Magnus Heunicke, Minister for Health at the Danish Ministry of Health, argues that one size doesn’t fit all when it comes to Denmark moving towards personalised medicine
Across Europe and the Atlantic, both public and private healthcare systems are witnessing a move from ‘one size fits all’ medicine towards ‘personalised medicine’. The vision is to tailor prevention, diagnostics and treatment to the individual patient made possible by integrating personal data from multiple registries.
Future patients should experience fewer side effects, and the healthcare system should be able to treat the patients, who are lacking treatment options today.
The Danish health data registries are unique and cover the entire population. For the past 40 years, Denmark has systematically collected and used healthcare data for treatment and research. This makes it possible to study the development of diseases and their treatment over time.
The Danish personal identification numbers enable data linkage across the national health registers – and all other public data registries in Denmark – on an individual level. Denmark is in a unique position to not only realise the potential of personalised medicine, but to lead the way for a state-of-the-art healthcare system that utilises data for the benefit of patients.
In 2019, Denmark established the Danish National Genome Center, with the purpose to operate and develop public national infrastructure for personalised medicine. Anchoring a sustainable infrastructure for personalised medicine in the public healthcare system brings with it three important benefits: collective effort, data Security and the patient as a focal point.
1) Collective effort: Equal access to personalised medicine
Establishing the Danish National Genome Center as a national node for the development and implementation of personalised medicine ensures that all patients will have equal and fair access to personalised medicine, regardless of where in Denmark the patient is treated. Realising personalised medicine is, however, not an individual task. Rather, it entails a strong collective effort.
Individual health data only becomes meaningful when compared to population data. Thus, personalised medicine requires infrastructures that enable the collection, storing and combination of multiple data sources across registries and individuals.
With the Danish National Genome Center, Denmark has created a unique platform enabling collaboration across state, regions, universities, life science industry and patients. Such collective efforts ensure the sustainable implementation of personalised medicine.
Like other developments in the field of healthcare, personalised medicine pushes boundaries, bringing with it new ethical and legal questions. From the start, ethical and legal discussions have been an integral part of the Danish initiative. Through national and international advisory boards, Denmark ensures that all solutions are developed in collaboration with both patients, citizens and professionals.
2) Securing data through public control: Ensuring public trust
Realising personalised medicine places a strong requirement for data security. The Danish initiative focuses on public control with publicly produced data. By keeping data under public control, Denmark can ensure its citizens that their data is stored following international standards for data protection, and that patient data is utilised with the most careful attention to safety.
Further, keeping public control over data strengthens Danish citizens’ right to self- determination. In the case of genetic testing, the Danish legislation states that patients must provide written consent before testing and consent to their data being used for research purposes.
Placing strong cyber and information security as the cornerstones of the sharing and use of data strengthens citizens’ trust in the healthcare system and data practices in general. A trust that is vital for both present and future collection and use of data.
3) Common good: Present & future patients as a focal point for collaborations
By anchoring personalised medicine in the public healthcare system, the Danish initiative places both present and future patients as the focal point of all developments and collaborations.
Firstly, the Danish initiative has sought that patients will benefit from the beginning. Today, whole-genome sequencing has already become an integral part of treating children and young people with rare diseases. More patient groups are currently being included in the Danish initiative, focusing on clinical areas where genetic testing can substantially raise the likelihood of giving a diagnosis.
Secondly, public control over data enables Denmark to place certain demands on collaborations, whether being with public or private actors. To gain access to Danish citizens’ health data, all projects must comply with GDPR and national legislation for data protection.

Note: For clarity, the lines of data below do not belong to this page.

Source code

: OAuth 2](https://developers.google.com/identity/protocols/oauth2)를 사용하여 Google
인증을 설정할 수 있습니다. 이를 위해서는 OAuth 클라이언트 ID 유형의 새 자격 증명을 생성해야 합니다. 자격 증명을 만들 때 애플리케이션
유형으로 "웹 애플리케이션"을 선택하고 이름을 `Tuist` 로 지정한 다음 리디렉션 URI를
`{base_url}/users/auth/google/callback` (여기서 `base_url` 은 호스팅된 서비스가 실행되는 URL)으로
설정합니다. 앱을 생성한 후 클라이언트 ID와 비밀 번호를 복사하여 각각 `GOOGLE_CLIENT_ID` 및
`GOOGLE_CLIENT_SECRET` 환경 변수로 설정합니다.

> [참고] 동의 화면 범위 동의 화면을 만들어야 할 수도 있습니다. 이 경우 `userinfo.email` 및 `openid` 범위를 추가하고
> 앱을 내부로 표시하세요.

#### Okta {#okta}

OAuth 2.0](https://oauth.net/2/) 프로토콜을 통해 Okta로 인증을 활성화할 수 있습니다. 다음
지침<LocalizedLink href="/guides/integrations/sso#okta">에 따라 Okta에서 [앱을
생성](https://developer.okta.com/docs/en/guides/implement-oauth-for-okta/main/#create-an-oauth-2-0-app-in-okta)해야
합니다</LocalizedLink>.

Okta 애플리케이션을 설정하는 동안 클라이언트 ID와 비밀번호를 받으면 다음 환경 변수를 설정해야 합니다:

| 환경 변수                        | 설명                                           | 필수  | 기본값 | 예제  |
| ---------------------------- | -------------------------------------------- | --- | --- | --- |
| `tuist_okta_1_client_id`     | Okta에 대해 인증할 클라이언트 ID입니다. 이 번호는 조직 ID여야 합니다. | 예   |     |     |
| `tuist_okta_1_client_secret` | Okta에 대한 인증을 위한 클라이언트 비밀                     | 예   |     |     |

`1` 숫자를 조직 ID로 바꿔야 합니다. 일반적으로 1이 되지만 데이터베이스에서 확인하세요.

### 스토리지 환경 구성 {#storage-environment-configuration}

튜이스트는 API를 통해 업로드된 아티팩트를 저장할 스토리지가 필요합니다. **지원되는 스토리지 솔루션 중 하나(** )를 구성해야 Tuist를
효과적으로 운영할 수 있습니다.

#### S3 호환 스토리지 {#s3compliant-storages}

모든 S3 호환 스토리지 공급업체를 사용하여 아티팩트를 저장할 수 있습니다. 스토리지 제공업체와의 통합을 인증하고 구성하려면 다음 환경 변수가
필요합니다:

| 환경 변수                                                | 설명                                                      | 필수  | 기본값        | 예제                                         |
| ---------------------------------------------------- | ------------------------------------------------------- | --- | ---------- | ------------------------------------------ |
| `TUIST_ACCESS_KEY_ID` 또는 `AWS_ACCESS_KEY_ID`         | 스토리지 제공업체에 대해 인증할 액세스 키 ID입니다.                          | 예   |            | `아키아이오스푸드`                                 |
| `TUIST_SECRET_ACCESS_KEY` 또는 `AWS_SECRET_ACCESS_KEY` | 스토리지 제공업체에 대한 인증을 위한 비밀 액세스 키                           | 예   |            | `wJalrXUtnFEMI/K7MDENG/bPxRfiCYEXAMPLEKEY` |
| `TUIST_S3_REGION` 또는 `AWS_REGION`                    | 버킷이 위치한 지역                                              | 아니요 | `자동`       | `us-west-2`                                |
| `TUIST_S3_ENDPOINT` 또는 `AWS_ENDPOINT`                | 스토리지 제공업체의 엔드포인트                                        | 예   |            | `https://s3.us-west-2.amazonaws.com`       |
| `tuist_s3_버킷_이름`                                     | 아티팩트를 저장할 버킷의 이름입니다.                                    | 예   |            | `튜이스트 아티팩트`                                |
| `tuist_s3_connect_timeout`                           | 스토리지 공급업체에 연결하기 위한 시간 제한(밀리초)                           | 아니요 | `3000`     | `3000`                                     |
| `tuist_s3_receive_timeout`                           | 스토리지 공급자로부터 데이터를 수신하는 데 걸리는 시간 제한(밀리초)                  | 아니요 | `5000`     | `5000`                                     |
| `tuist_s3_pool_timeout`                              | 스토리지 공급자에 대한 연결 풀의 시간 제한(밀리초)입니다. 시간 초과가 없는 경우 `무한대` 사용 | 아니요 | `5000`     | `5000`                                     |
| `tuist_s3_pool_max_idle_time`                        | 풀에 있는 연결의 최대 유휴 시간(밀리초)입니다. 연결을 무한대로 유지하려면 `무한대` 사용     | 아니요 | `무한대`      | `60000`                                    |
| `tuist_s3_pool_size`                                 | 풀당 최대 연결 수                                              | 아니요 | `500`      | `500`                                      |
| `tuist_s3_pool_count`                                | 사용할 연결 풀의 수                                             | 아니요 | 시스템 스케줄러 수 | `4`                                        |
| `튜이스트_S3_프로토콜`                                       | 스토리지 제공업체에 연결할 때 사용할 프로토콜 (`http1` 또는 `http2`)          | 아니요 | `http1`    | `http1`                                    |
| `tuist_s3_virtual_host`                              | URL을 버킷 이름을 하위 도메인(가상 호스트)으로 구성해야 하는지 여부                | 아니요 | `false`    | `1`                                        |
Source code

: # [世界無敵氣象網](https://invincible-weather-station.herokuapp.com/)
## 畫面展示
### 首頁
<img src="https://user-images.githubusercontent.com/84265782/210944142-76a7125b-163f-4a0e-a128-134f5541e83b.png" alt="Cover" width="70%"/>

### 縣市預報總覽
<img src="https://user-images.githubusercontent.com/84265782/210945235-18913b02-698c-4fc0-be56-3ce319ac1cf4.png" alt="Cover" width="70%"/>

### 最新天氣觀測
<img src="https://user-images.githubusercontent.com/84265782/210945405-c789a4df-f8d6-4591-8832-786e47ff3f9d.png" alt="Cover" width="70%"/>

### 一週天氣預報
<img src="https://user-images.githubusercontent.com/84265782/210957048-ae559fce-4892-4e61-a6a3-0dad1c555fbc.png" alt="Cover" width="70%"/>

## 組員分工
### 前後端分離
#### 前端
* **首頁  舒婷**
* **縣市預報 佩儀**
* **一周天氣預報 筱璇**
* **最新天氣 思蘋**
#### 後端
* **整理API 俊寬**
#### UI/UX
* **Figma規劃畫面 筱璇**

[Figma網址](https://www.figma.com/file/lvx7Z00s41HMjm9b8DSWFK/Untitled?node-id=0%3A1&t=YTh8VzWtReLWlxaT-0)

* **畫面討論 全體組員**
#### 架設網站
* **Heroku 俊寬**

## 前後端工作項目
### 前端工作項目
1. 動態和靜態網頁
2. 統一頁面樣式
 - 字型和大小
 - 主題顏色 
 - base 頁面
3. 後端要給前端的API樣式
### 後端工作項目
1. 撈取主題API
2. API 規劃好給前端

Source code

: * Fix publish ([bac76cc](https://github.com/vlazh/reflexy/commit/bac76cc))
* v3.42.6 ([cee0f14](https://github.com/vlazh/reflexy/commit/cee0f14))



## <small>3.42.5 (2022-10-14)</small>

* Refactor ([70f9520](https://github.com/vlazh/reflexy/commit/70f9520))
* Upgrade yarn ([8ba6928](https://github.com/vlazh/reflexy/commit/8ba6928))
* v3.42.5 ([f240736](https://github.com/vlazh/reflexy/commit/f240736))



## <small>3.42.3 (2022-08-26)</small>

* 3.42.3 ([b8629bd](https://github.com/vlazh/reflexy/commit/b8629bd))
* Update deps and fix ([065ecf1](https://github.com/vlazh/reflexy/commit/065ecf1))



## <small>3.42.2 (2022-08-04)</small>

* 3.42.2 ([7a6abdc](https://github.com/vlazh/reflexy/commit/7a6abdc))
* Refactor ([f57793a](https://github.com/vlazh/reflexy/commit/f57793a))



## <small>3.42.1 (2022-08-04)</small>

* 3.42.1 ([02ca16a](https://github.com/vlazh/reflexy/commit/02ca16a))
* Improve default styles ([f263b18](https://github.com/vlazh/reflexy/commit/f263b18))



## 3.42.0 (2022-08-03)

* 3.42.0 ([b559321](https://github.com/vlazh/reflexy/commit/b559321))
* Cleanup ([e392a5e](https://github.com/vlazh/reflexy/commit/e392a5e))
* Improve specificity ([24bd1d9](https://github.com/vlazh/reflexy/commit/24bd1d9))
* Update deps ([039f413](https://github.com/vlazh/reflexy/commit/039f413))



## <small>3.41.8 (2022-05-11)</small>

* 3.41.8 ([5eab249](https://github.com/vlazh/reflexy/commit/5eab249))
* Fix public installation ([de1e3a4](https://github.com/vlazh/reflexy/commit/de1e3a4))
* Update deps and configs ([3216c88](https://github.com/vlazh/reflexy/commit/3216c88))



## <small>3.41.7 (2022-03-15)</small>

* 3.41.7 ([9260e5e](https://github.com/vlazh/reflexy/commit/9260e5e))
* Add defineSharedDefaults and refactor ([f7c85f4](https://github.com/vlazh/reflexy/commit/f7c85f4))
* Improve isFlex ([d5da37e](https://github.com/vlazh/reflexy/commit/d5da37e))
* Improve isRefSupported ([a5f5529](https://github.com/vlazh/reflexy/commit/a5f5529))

Additionally, the Danish ethical committee system has to approve all research projects, certifying the societal benefit of accessing data for the projects. This way, all new developments will first and foremost seek to benefit Danish patients and serve the common good of the public healthcare system.
Visions for personalised medicine in the future
Denmark has a unique position to make personalised medicine an integrated part of the Danish Healthcare system. But we are not there yet. The foundation for better collection and storage of health data is in place. An important next step is bringing the data closer to the daily care of patients.
Denmark’s strategy during the COVID-19 pandemic has shown how efficiently Denmark can collaborate and share data across public institutions when it counts. Looking forward, we must take inspiration from the way data practices have helped us through the pandemic.
The Danish vision is to develop a national infrastructure for smarter use of data and hereby give clinicians the support they need to offer the best possible treatment for the individual patient.